• **Task input**
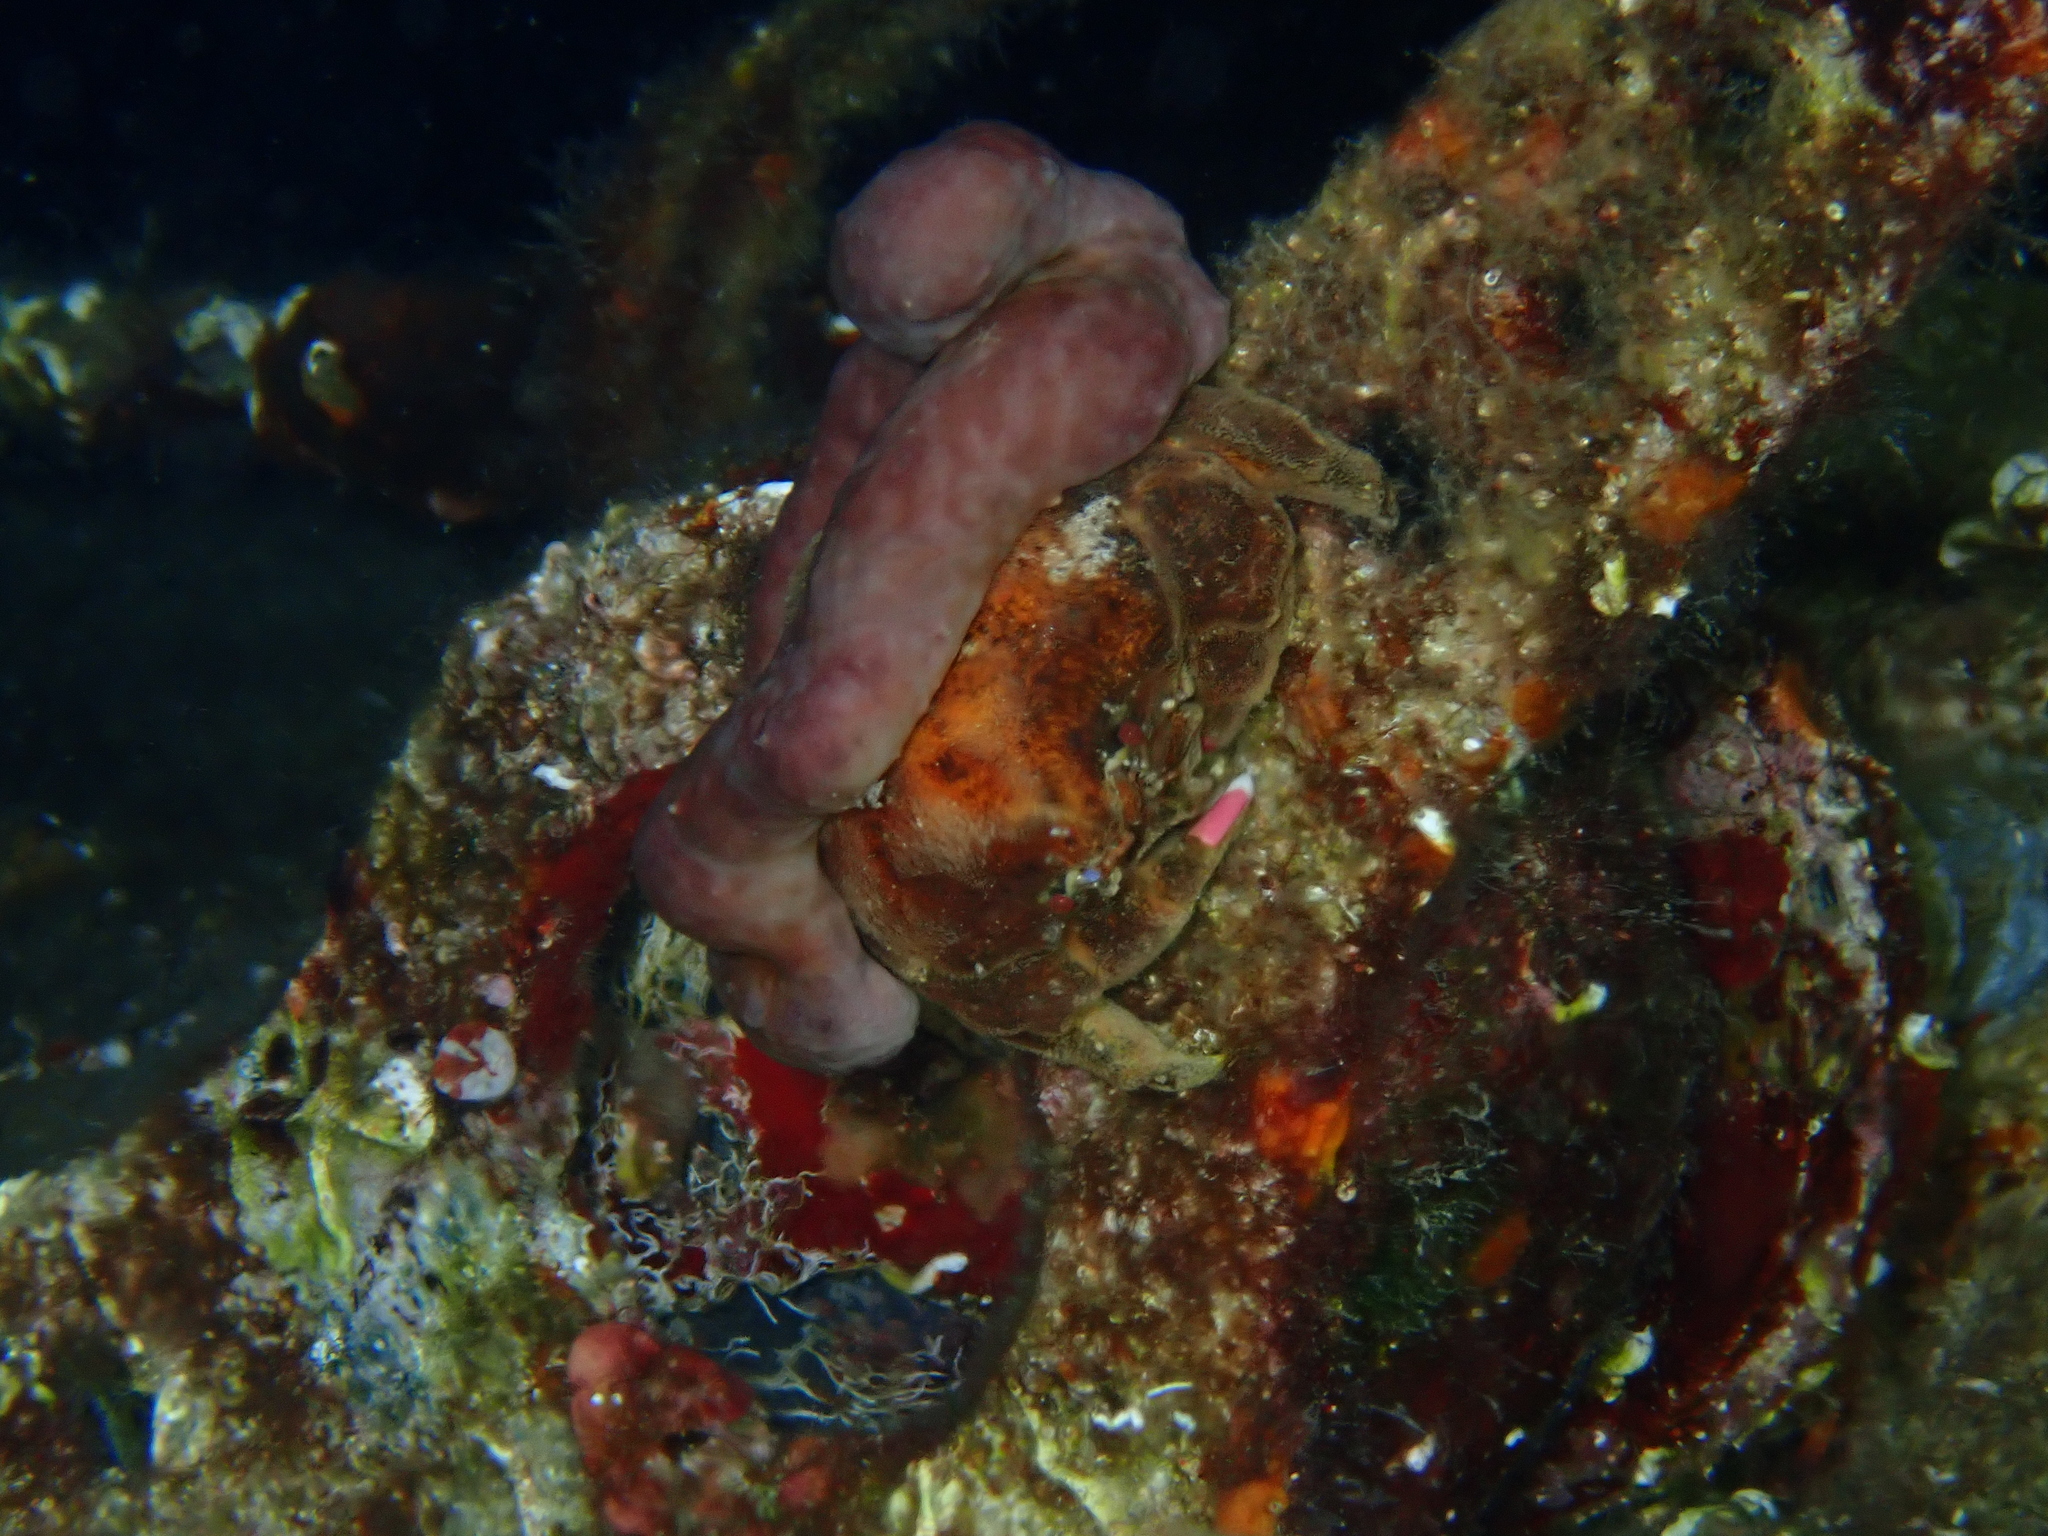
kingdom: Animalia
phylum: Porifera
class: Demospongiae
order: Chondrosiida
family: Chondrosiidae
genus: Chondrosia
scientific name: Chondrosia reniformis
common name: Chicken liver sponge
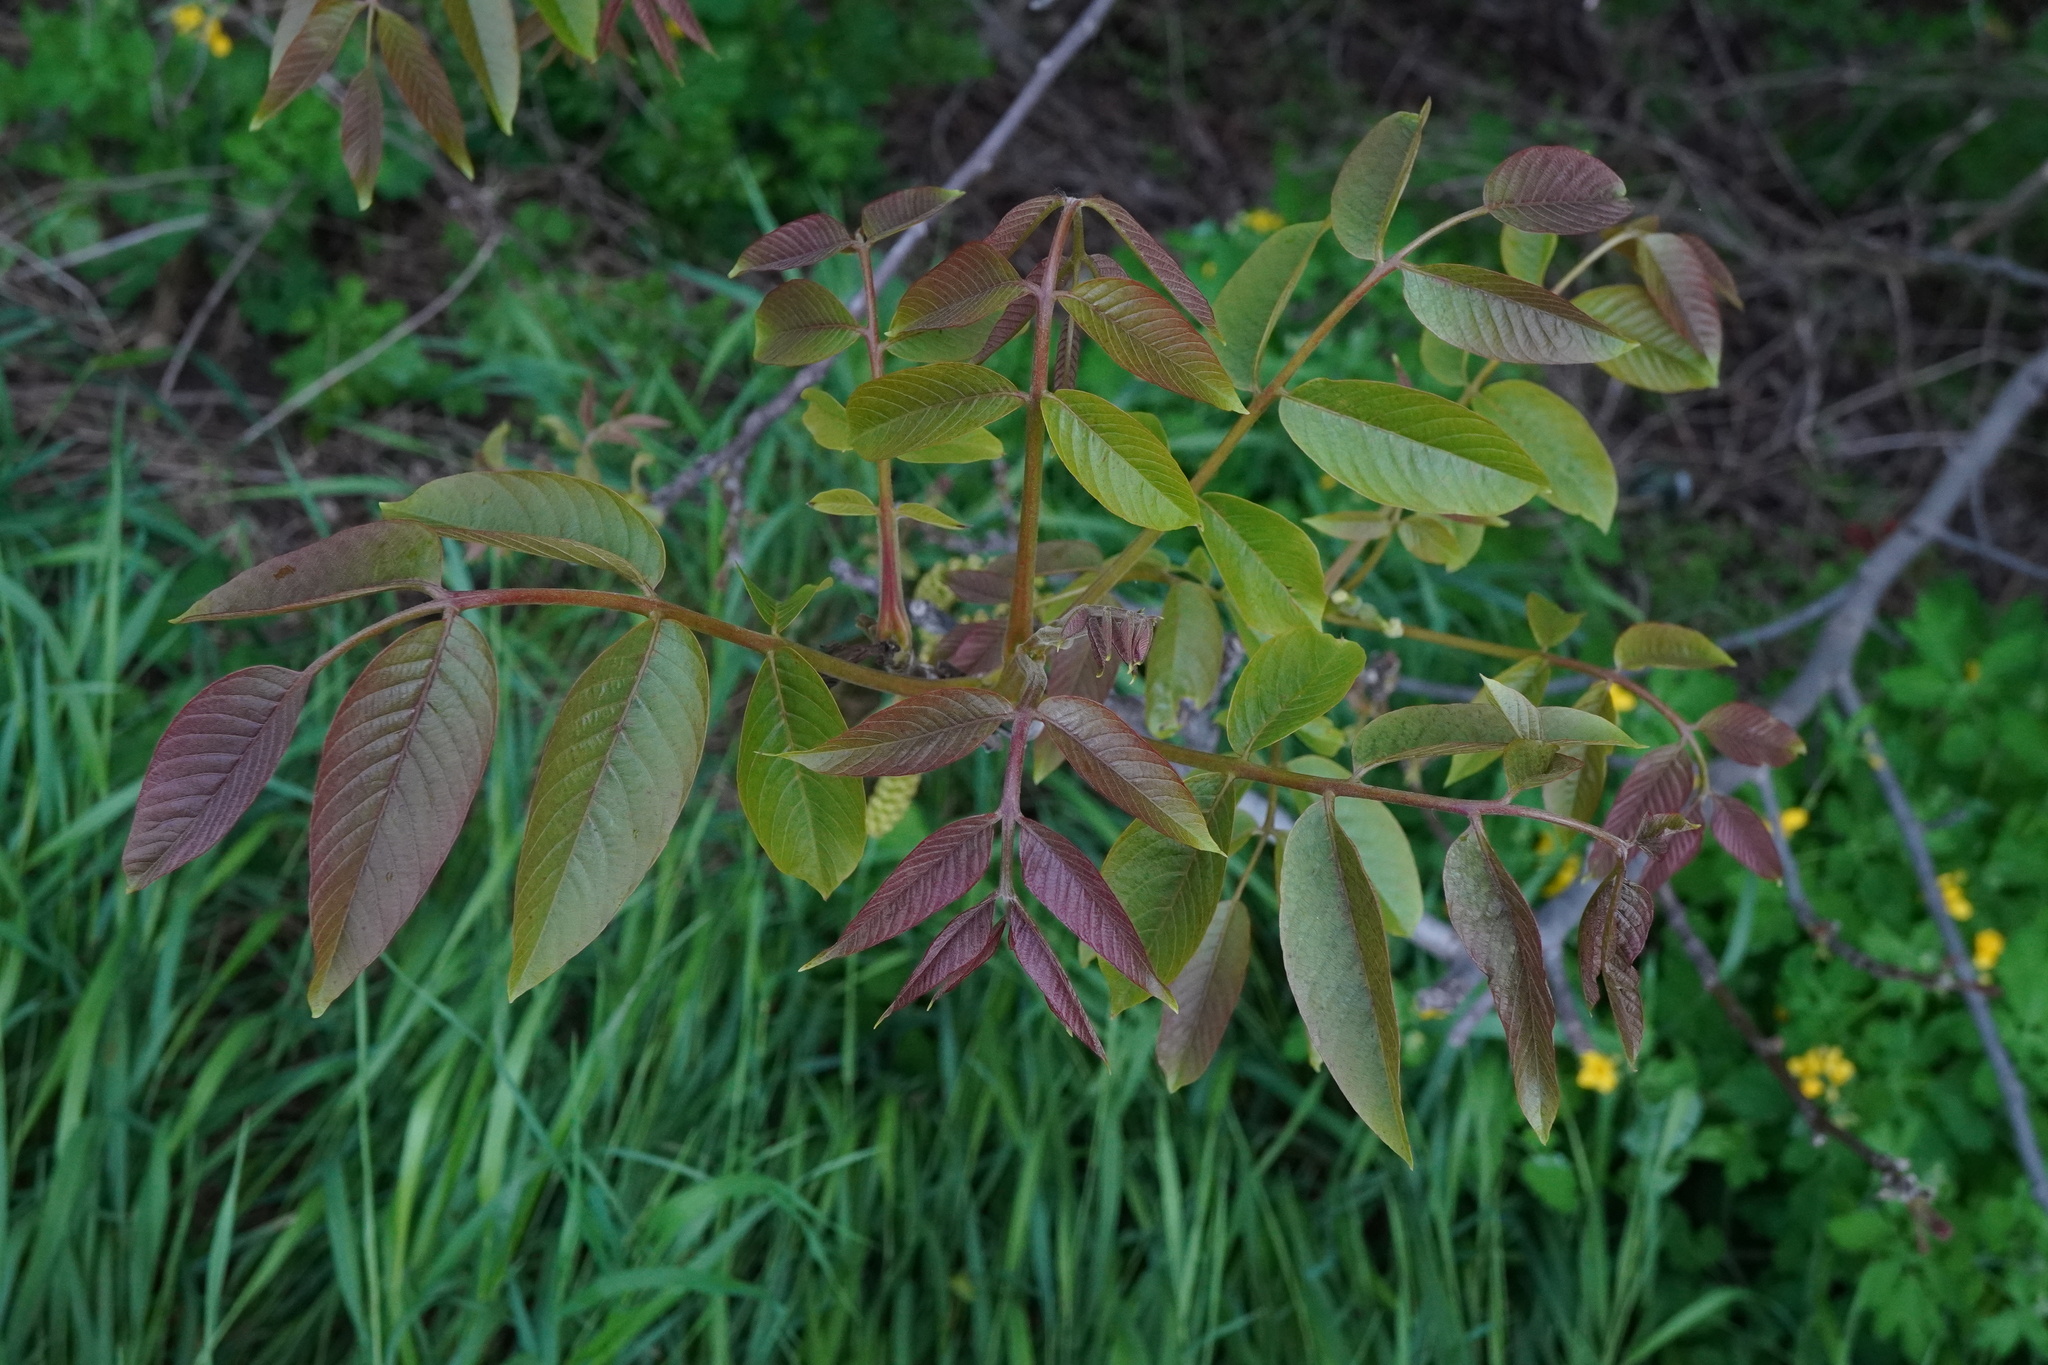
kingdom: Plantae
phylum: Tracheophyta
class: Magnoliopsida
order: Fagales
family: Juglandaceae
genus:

• **What is asked**
Reproduce the lines above word for word, leaving out the pictures.

• **Full response**
kingdom: Animalia
phylum: Porifera
class: Demospongiae
order: Chondrosiida
family: Chondrosiidae
genus: Chondrosia
scientific name: Chondrosia reniformis
common name: Chicken liver sponge
kingdom: Plantae
phylum: Tracheophyta
class: Magnoliopsida
order: Fagales
family: Juglandaceae
genus:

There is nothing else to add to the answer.